Pascal Gilbert, co-responsable obligataire de La Française AM
Publié le
Solenn Poullennec
- L’Agefi : Qu’implique la dernière réunion de la BCE pour l’euro/dollar ?
- Pascal Gilbert : A court terme, un peu de pression à la hausse de l’euro, car une partie des économistes anticipaient un geste de détente de la politique monétaire. Cependant la toile de fond ne change pas vraiment. L’excédent commercial de la zone soutient l’euro bien que celui-ci soit surévalué pour une grande partie des pays européens. Il faut être patient. Pour notre part, nous pensons que le risque d’appréciation de l’euro apparaît extrêmement limité car, si la BCE n’a pas d’objectif de change, le risque de déflation que ferait peser une poursuite de sa hausse sur les marchés des changes est bien réel.
- Pourquoi pariez-vous sur une stabilité de la parité dollar/yen à six mois ?

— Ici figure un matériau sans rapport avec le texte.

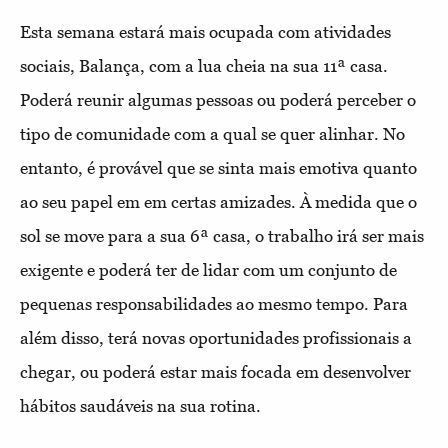
Esta semana estará mais ocupada com atividades
sociais, Balança, com a lua cheia na sua 11ª casa.
Poderá reunir algumas pessoas ou poderá perceber o
tipo de comunidade com a qual se quer alinhar. No
entanto, é provável que se sinta mais emotiva quanto
ao seu papel em em certas amizades. À medida que o
sol se move para a sua 6ª casa, o trabalho irá ser mais
exigente e poderá ter de lidar com um conjunto de
pequenas responsabilidades ao mesmo tempo. Para
além disso, terá novas oportunidades profissionais a
chegar, ou poderá estar mais focada em desenvolver
hábitos saudáveis na sua rotina.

- Comparativement à sa moyenne 2011-2012, le yen a déjà perdu près de 25% de sa valeur contre dollar. Cela commence à produire ses effets positifs sur l’économie, la croissance s’affichant sur un an glissant à plus de 2.5%. L’important programme d’assouplissement quantitatif mis en place par la Banque centrale japonaise devrait continuer d’exercer une pression à la baisse du yen. Cependant, la hausse du prix des importations s’est traduite par un important gonflement du déficit de la balance commerciale et laisse maintenant apparaitre un déficit de la balance des comptes courants. Cela signifie qu’après avoir été massivement exportateurs de capitaux, le Japon va dorénavant devoir rapatrier une partie de ceux-ci exerçant de facto une pression inverse, à la hausse du yen. Enfin, dans cette guerre des changes, les pays d’Asie, les plus impactés par le recul de yen, ne se laisseront pas faire. A court terme, un peu de stabilité semble le plus probable.